WHAT IS REQUIRED: The answer must be every line of the data that holds the word "Right".

• • • • •

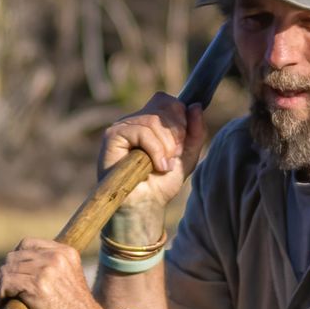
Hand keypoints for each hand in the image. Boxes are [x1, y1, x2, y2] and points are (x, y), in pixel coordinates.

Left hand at [0, 238, 119, 308]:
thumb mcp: (68, 281)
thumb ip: (50, 270)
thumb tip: (17, 272)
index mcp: (66, 252)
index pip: (27, 244)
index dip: (15, 260)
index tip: (13, 276)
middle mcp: (56, 257)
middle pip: (14, 256)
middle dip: (5, 275)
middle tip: (5, 293)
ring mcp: (47, 270)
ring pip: (7, 270)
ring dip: (0, 287)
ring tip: (2, 301)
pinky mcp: (38, 287)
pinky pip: (6, 284)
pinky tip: (1, 306)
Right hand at [99, 93, 207, 220]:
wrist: (145, 206)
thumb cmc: (162, 184)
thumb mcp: (188, 155)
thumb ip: (196, 131)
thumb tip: (196, 105)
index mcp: (150, 121)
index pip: (168, 101)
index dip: (181, 118)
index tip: (182, 146)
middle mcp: (134, 120)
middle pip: (164, 106)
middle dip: (177, 133)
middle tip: (174, 157)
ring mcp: (122, 127)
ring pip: (153, 120)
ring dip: (167, 145)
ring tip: (165, 165)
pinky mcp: (113, 136)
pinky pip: (141, 131)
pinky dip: (155, 150)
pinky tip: (157, 166)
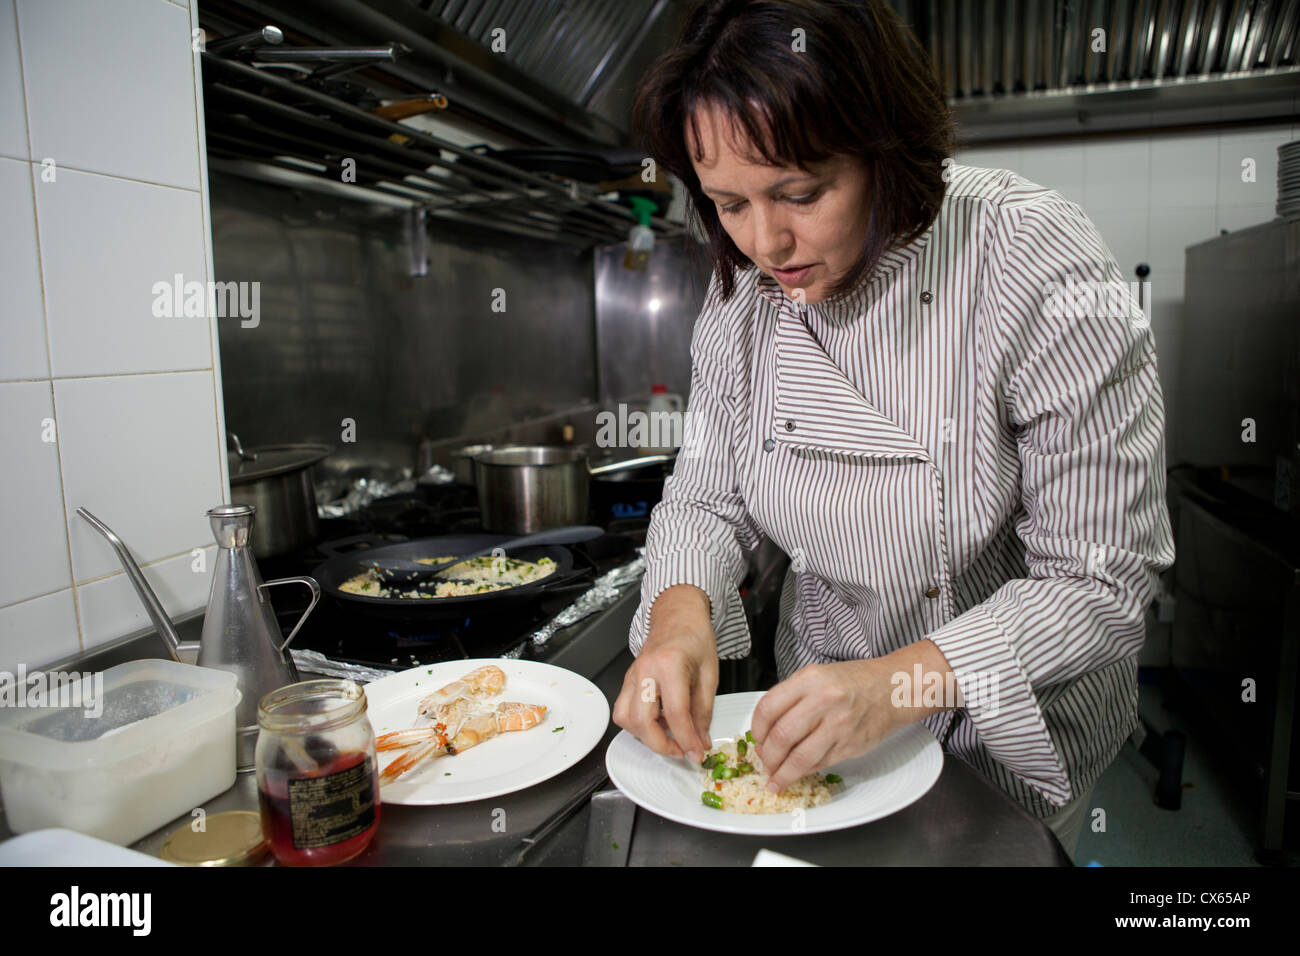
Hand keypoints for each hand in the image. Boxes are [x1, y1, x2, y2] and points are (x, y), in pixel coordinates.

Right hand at [613, 585, 718, 763]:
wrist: (677, 615)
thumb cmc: (694, 637)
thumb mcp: (710, 673)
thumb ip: (704, 711)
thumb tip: (700, 740)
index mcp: (670, 664)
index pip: (675, 713)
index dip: (687, 739)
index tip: (697, 753)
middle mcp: (646, 670)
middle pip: (641, 721)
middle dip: (660, 745)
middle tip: (680, 750)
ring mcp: (632, 675)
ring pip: (624, 718)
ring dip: (645, 736)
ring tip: (667, 736)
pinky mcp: (627, 680)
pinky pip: (623, 710)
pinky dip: (638, 724)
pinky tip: (657, 722)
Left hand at [750, 658, 904, 793]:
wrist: (894, 688)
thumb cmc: (854, 682)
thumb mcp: (817, 676)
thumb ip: (791, 698)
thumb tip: (766, 730)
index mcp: (809, 680)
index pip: (768, 708)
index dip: (756, 729)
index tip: (756, 739)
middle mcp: (823, 701)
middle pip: (781, 737)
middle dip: (767, 756)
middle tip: (765, 762)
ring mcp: (838, 725)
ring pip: (799, 758)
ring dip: (782, 774)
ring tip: (776, 779)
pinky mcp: (850, 745)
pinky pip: (819, 764)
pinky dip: (804, 772)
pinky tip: (797, 773)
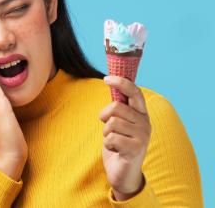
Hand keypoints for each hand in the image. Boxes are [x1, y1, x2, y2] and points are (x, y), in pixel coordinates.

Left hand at [99, 76, 151, 201]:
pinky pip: (111, 137)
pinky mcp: (136, 148)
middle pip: (116, 107)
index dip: (122, 82)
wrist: (123, 174)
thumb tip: (111, 82)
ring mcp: (143, 136)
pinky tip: (115, 150)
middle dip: (105, 117)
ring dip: (106, 133)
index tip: (106, 78)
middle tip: (109, 129)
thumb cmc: (118, 146)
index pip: (135, 92)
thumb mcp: (118, 124)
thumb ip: (118, 108)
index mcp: (141, 114)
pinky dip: (108, 144)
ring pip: (112, 123)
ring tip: (114, 142)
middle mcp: (145, 123)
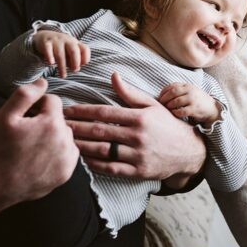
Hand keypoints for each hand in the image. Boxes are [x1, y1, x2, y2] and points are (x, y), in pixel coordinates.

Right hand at [0, 79, 77, 223]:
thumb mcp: (4, 116)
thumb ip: (25, 94)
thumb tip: (43, 81)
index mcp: (52, 123)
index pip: (52, 101)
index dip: (37, 106)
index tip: (25, 117)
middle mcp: (65, 140)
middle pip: (59, 119)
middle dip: (46, 122)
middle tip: (27, 134)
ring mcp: (68, 158)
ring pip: (65, 136)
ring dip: (53, 137)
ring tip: (32, 147)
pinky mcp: (67, 172)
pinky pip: (68, 154)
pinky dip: (57, 153)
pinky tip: (39, 158)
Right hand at [33, 30, 89, 77]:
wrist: (43, 37)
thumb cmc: (60, 48)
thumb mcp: (69, 51)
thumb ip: (74, 59)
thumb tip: (76, 68)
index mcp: (75, 43)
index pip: (84, 49)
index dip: (85, 58)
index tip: (81, 66)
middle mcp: (67, 40)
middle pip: (74, 50)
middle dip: (75, 61)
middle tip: (74, 71)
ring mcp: (56, 41)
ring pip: (60, 54)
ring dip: (62, 66)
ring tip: (62, 75)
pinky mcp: (46, 42)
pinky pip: (48, 50)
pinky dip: (50, 57)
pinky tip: (51, 63)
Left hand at [65, 72, 205, 182]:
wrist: (189, 151)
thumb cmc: (167, 125)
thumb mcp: (152, 105)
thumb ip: (130, 93)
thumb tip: (113, 76)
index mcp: (139, 116)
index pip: (104, 113)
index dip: (82, 111)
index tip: (66, 111)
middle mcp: (138, 135)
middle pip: (99, 131)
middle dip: (75, 128)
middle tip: (57, 127)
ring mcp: (138, 154)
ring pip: (102, 151)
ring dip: (81, 147)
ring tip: (64, 143)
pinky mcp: (138, 171)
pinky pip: (111, 168)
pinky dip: (94, 164)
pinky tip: (82, 160)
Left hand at [158, 82, 220, 125]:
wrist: (212, 108)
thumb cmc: (197, 100)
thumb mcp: (190, 91)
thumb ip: (179, 90)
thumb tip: (162, 95)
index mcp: (187, 85)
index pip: (171, 86)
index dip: (163, 92)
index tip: (160, 98)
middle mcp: (190, 91)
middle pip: (172, 93)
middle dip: (164, 99)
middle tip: (161, 104)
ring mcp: (193, 100)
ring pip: (175, 102)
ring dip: (169, 106)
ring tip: (167, 109)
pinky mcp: (194, 109)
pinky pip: (181, 111)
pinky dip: (175, 113)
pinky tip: (175, 113)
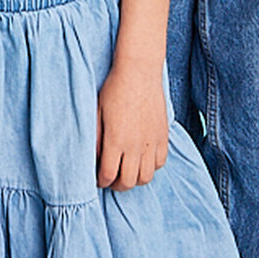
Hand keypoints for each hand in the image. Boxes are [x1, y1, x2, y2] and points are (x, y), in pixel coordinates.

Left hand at [96, 60, 167, 189]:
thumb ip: (95, 137)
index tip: (99, 178)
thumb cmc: (114, 89)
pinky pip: (160, 163)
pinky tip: (143, 160)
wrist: (138, 72)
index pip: (108, 175)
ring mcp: (151, 143)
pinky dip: (151, 167)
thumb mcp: (97, 111)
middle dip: (117, 185)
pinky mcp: (163, 137)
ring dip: (135, 179)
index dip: (102, 181)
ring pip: (146, 177)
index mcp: (115, 140)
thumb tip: (95, 158)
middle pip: (128, 183)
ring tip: (127, 171)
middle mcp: (135, 146)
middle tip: (112, 179)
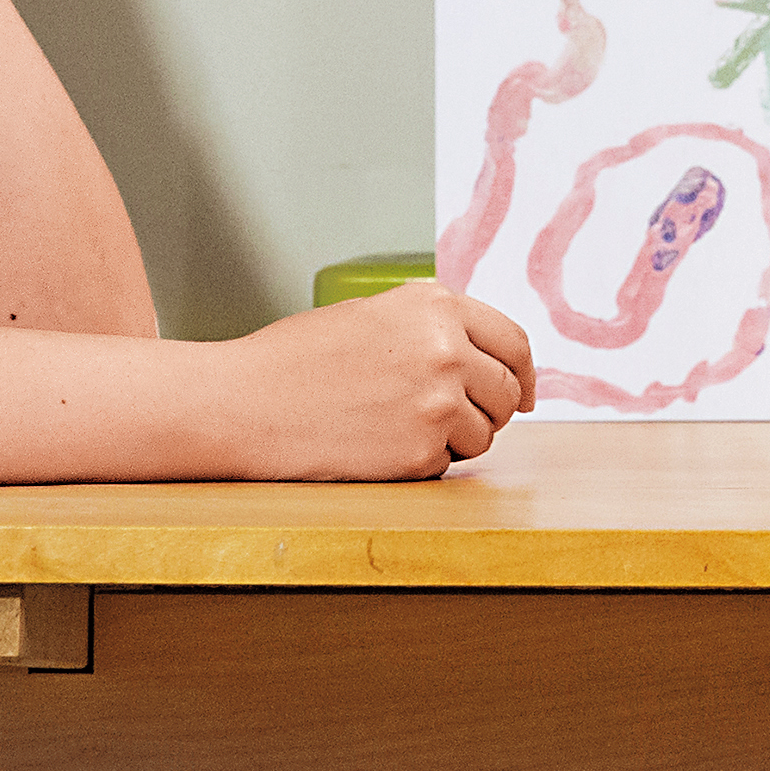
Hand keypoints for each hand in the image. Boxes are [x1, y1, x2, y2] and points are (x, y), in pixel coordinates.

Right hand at [215, 281, 537, 477]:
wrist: (244, 403)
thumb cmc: (297, 360)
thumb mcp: (373, 315)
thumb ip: (432, 328)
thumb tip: (485, 360)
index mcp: (435, 306)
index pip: (514, 343)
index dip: (523, 374)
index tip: (524, 394)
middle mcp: (446, 350)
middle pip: (507, 393)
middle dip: (489, 410)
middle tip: (453, 419)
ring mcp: (437, 403)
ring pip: (484, 435)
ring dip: (455, 440)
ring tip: (396, 428)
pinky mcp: (420, 453)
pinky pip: (448, 464)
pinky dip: (422, 463)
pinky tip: (377, 445)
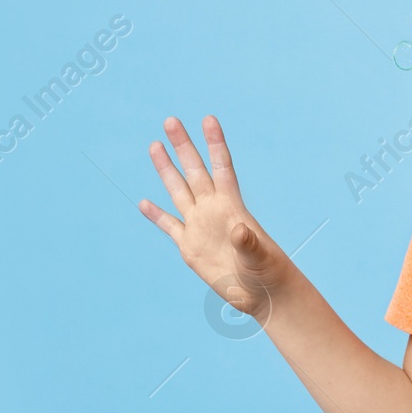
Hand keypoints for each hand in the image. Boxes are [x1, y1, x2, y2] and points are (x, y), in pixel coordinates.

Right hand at [138, 115, 293, 322]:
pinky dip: (156, 215)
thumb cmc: (268, 272)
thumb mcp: (259, 256)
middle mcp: (213, 210)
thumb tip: (239, 231)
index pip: (221, 167)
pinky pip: (169, 226)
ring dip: (166, 170)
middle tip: (171, 120)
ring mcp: (200, 226)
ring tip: (155, 145)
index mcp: (232, 206)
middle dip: (183, 146)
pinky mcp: (190, 247)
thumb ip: (247, 242)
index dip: (215, 143)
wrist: (263, 294)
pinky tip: (144, 202)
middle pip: (194, 171)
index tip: (209, 119)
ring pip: (178, 191)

• • • • •

EXPECTED ANSWER:
Right hand at [99, 93, 207, 220]:
Right hand at [613, 585, 718, 763]:
Right hand at [0, 79, 77, 223]:
Right hand at [33, 30, 89, 77]:
Right hand at [215, 281, 537, 477]:
Right hand at [138, 115, 293, 322]:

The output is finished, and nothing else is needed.